Larangan Ekspor CPO Dianggap Merugikan Petani Sawit

Ilustrasi petani sedang memanen sawit/Net
Ilustrasi petani sedang memanen sawit/Net

Petani sawit merugi akibat kebijakan larangan ekspor Crude Palm Oil (CPO) dan turunannya. Sebab, dengan melarang ekspor harga semakin anjlok dan membuat petani bisa bertambah miskin.


Demikian disampaikan Anggota Komisi VI DPR RI Rudi Hartono Bangun. Karena itu pihaknya mendesak pemerintah untuk segera membuka kembali ekspor CPO dan turunannya.

Desakan itu diusulkan Rudi demi kepentingan petani sawit. Ia mengaku mendapat informasi paska diterapkan kebijakan larangan pada 28 April silam, hasil sawit petani tidak laku.

Menurut Rudi, pemerintah harus melihat dampak dari kebijakan larangan ekspor, khususnya yang terkait langsung dengan petani sawit.

"Tidak diterima pabrik, busuk di pohon, busuk di mobil, itu sudah merugi beberapa bulan ini. Harus ada kajian kan tidak bisa sesuka-suka.
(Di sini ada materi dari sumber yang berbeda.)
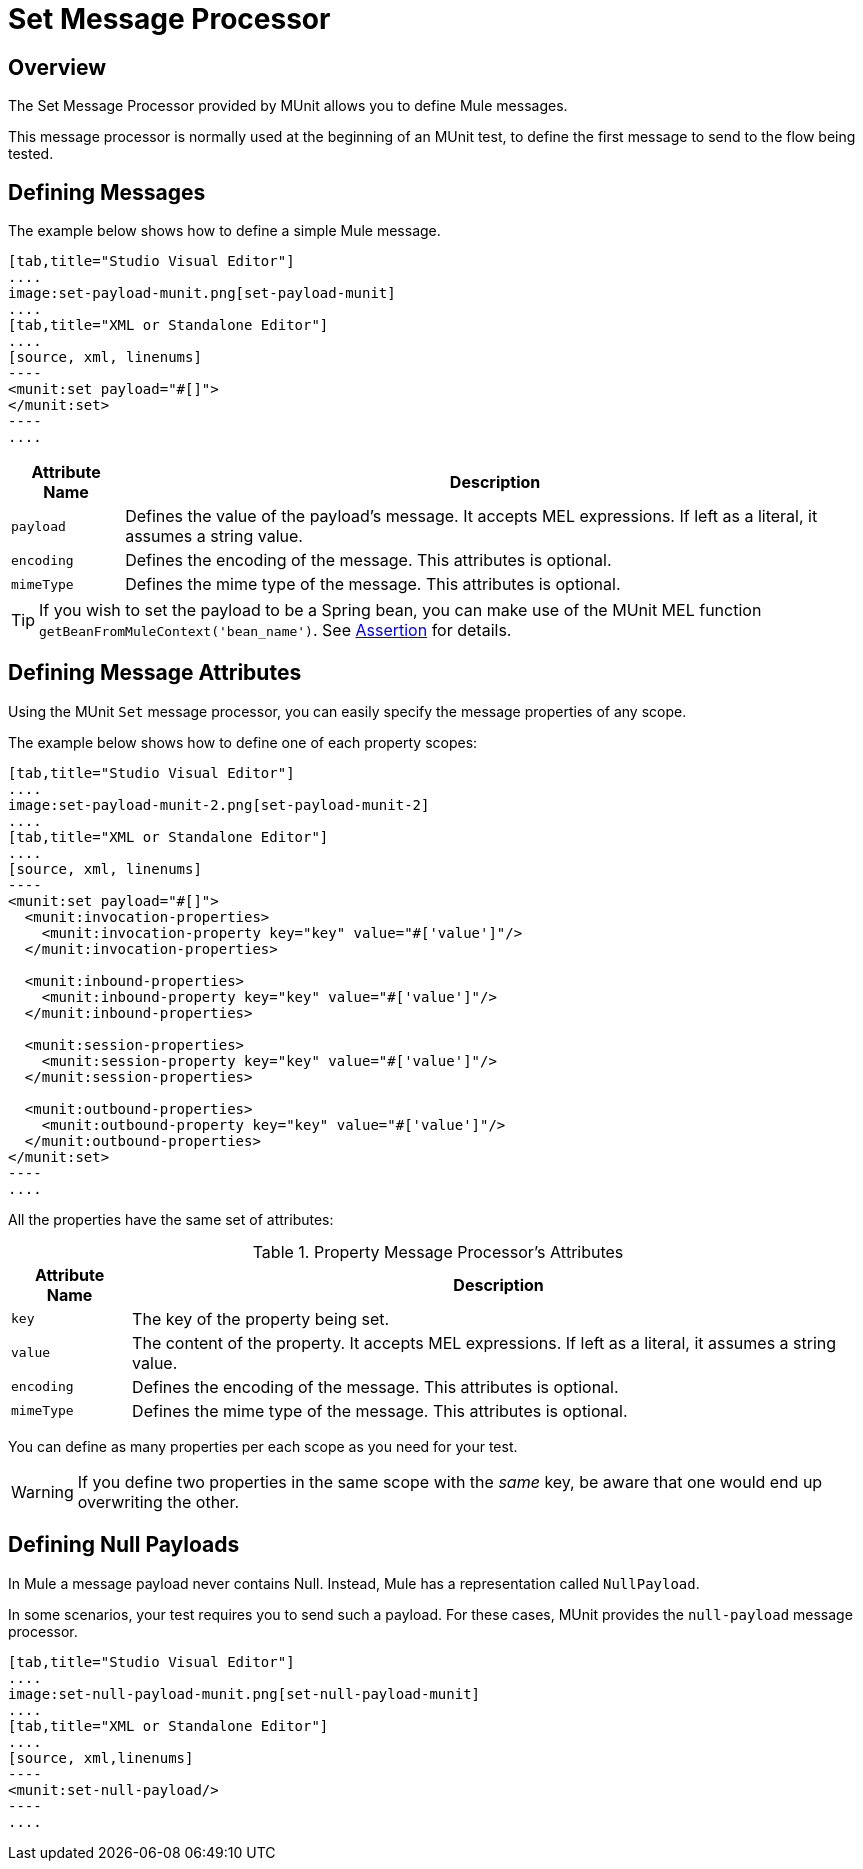 = Set Message Processor
:version-info: 3.7.0 and newer
:keywords: munit, testing, unit testing

== Overview

The Set Message Processor provided by MUnit allows you to define Mule messages.

This message processor is normally used at the beginning of an MUnit test, to define the first message to send to the flow being tested.

== Defining Messages

The example below shows how to define a simple Mule message.

[tabs]
------
[tab,title="Studio Visual Editor"]
....
image:set-payload-munit.png[set-payload-munit]
....
[tab,title="XML or Standalone Editor"]
....
[source, xml, linenums]
----
<munit:set payload="#[]">
</munit:set>
----
....
------


[%header%autowidth.spread]
|===
|Attribute Name |Description

|`payload`
|Defines the value of the payload's message. It accepts MEL expressions. If left as a literal, it assumes a string value.

|`encoding`
|Defines the encoding of the message. This attributes is optional.

|`mimeType`
|Defines the mime type of the message. This attributes is optional.

|===

TIP: If you wish to set the payload to be a Spring bean, you can make use of the MUnit MEL function `getBeanFromMuleContext('bean_name')`. See link:/munit/v/1.2/assertion-message-processor[Assertion] for details.

== Defining Message Attributes

Using the MUnit `Set` message processor, you can easily specify the message properties of any scope.

The example below shows how to define one of each property scopes:


[tabs]
------
[tab,title="Studio Visual Editor"]
....
image:set-payload-munit-2.png[set-payload-munit-2]
....
[tab,title="XML or Standalone Editor"]
....
[source, xml, linenums]
----
<munit:set payload="#[]">
  <munit:invocation-properties>
    <munit:invocation-property key="key" value="#['value']"/>
  </munit:invocation-properties>

  <munit:inbound-properties>
    <munit:inbound-property key="key" value="#['value']"/>
  </munit:inbound-properties>

  <munit:session-properties>
    <munit:session-property key="key" value="#['value']"/>
  </munit:session-properties>

  <munit:outbound-properties>
    <munit:outbound-property key="key" value="#['value']"/>
  </munit:outbound-properties>
</munit:set>
----
....
------

All the properties have the same set of attributes:

[%header%autowidth.spread]
.Property Message Processor's Attributes
|===
|Attribute Name |Description

|`key`
|The key of the property being set.

|`value`
|The content of the property. It accepts MEL expressions. If left as a literal, it assumes a string value.

|`encoding`
|Defines the encoding of the message. This attributes is optional.

|`mimeType`
|Defines the mime type of the message. This attributes is optional.

|===

You can define as many properties per each scope as you need for your test.

WARNING: If you define two properties in the same scope with the _same_ key, be aware that one would end up overwriting the other.

== Defining Null Payloads

In Mule a message payload never contains Null. Instead, Mule has a representation called `NullPayload`.

In some scenarios, your test requires you to send such a payload. For these cases, MUnit provides the `null-payload` message processor.


[tabs]
------
[tab,title="Studio Visual Editor"]
....
image:set-null-payload-munit.png[set-null-payload-munit]
....
[tab,title="XML or Standalone Editor"]
....
[source, xml,linenums]
----
<munit:set-null-payload/>
----
....
------


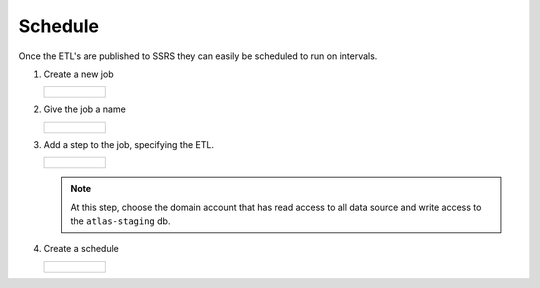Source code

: ..
    Atlas of Information Management
    Copyright (C) 2020  Riverside Healthcare, Kankakee, IL

    This program is free software: you can redistribute it and/or modify
    it under the terms of the GNU General Public License as published by
    the Free Software Foundation, either version 3 of the License, or
    (at your option) any later version.

    This program is distributed in the hope that it will be useful,
    but WITHOUT ANY WARRANTY; without even the implied warranty of
    MERCHANTABILITY or FITNESS FOR A PARTICULAR PURPOSE.  See the
    GNU General Public License for more details.

    You should have received a copy of the GNU General Public License
    along with this program.  If not, see <https://www.gnu.org/licenses/>.

########
Schedule
########


Once the ETL's are published to SSRS they can easily be scheduled to run on intervals.

1. Create a new job

   .. list-table::

      * - .. figure:: ../images/schedule/create_job.png
             :alt: create job

2. Give the job a name

   .. list-table::

      * - .. figure:: ../images/schedule/name_job.png
             :alt: name job

3. Add a step to the job, specifying the ETL.

   .. list-table::

      * - .. figure:: ../images/schedule/schedule_choose_job.png
             :alt: create job step

   .. note:: At this step, choose the domain account that has read access to all data source and write access to the ``atlas-staging`` db.

4. Create a schedule

   .. list-table::

      * - .. figure:: ../images/schedule/schedule_job.png
             :alt: create schedule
Jangan petani yang jadi korban,” kata Rudi dimuat Kantor Berita Politik RMOL.

Rudi menjelaskan, para petani sawit mengalami kerugian. Sebab, harga tandan buah segar (TBS) yang bisa mencapai Rp1.000 per kilogram.

Tidak hanya itu, Rudi menemukan data bahwa petani sawit juga mengalami kesulitan dalam menjual TBS dikarenakan pabrik-pabrik yang belum bisa menerima kembali TBS dari petani karena kelebihan stok.

Ia keberatan dengan kebijakan larangan ekspor karena 20 juta petani kecil yang terdampak serius.

Politisi Nasdem ini mendesak pemerintah serius menyelesaikan permasalahan CPO. Salah satunya, menyelesaikan permasalahan mafia minyak goreng.

Selain itu, pemerintah juga perlu dengan tegas menerapkan kebijakan Domestic Market Obligation (DMO) dan Domestic Price Obligation (DPO).

Dengan demikian, rantai pasok dalam negeri dapat lebih aman dan cukup.